As foreseen by Thomas Jefferson, James Madison and other framers of the US Constitution, patent protection encourages innovation and should get liberal governmental support. However, the framers of the US Constitution, and the US Congress, could not foresee all the complexities of future innovations. Thus the patent laws have been mired with difficult issues, particularly involving processes and methods in internet commerce that is today a business of several trillion dollars. An emerging interesting case on the horizon that the US Supreme Court decided to act on is a patent eligibility case involving a business method. The patent application was filed by Bernard L. Bilski and Rand A. Warsaw in April, 1997, on how to hedge commodity-associated risks, particularly for energy commodities such as natural gas or electricity, and was entitled ‘Energy Risk Management Method.’ The claimed method of hedging the risks associated with the consumption of a commodity such as natural gas used for home heating during winter months involves both natural gas suppliers and consumers. The claims outline how the suppliers and the consumers can agree on a fixed price throughout the year or winter months, even if the severity of winter affecting the natural gas price varies significantly. The application was rejected by the patent examiner under 35 USC. section 101 as being an extension of an abstract idea and a mathematical deduction that remains patent ineligible. The applicants appealed this rejection to the PTO Board of Patent Appeals and Interferences (BPAI) under section 141 of 35 USC. This appeal was rejected by an expanded panel of the BPAI in September 2006, again on grounds of the claims representing abstract ideas without involvement of any machine or transformation of one material to another, a condition of the eligibility of a process patent that was thought to be the clue for patentability as noted by an earlier Supreme Court decision.
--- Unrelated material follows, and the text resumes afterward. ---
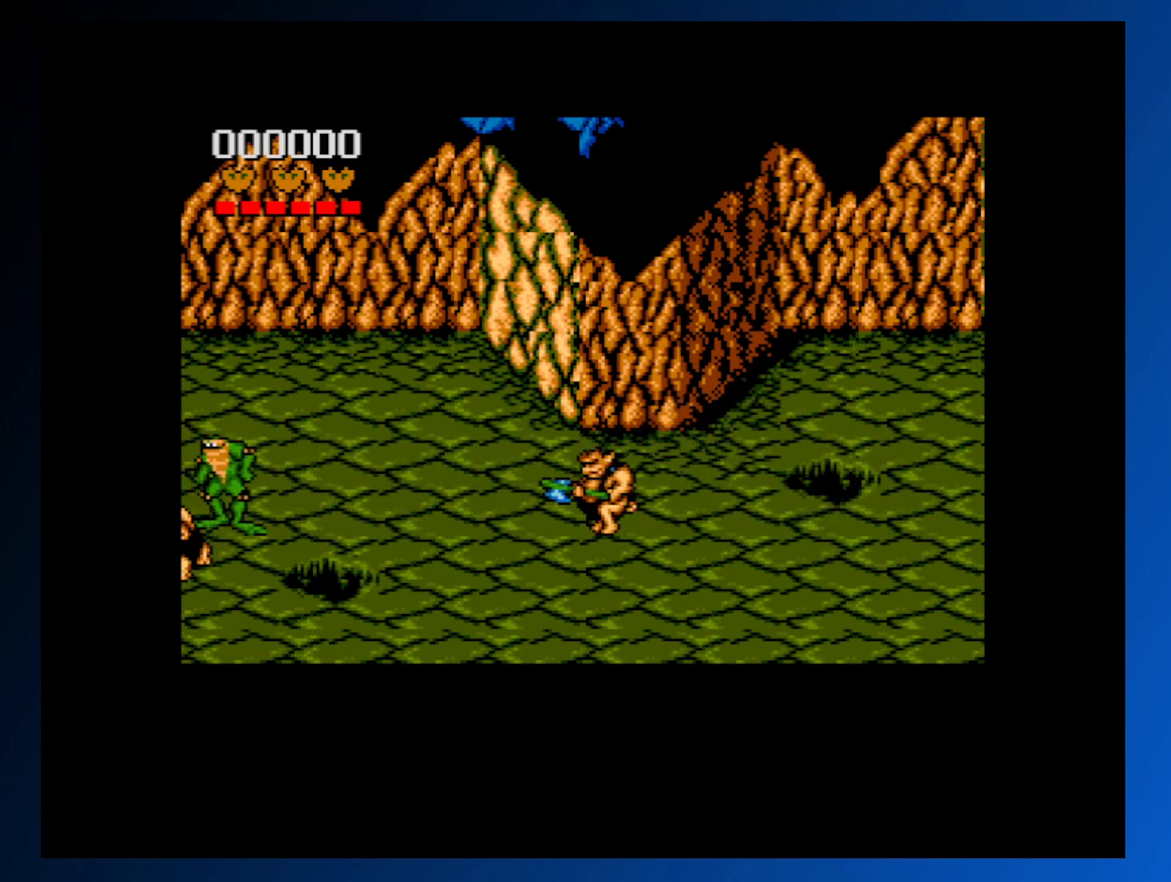
Gameplay with a controller (Xbox layout); each line is a JSON object with the inputs held at the frame after it. "events" lists button and stick changes between this image and that frame as [ms after this image, input, new state], when the widget could be followed in between. Not read: L3 R3 left_stick right_stick.
{"buttons": [], "events": [[33, "DPAD_RIGHT", "down"], [83, "DPAD_UP", "down"], [417, "DPAD_UP", "up"], [467, "DPAD_RIGHT", "up"]]}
The patent applicants appealed this BPAI rejection to the Court of Appeals for the Federal Circuit (CAFC) that came to be known as the Bilski case. This case was considered by a three-judge panel of the CAFC in October 2007. Considering the importance of the broader question of patent eligibility of business methods and processes, the CAFC decided to hear the case en banc, meaning all the 12 judges of the CAFC participated in the decision making process.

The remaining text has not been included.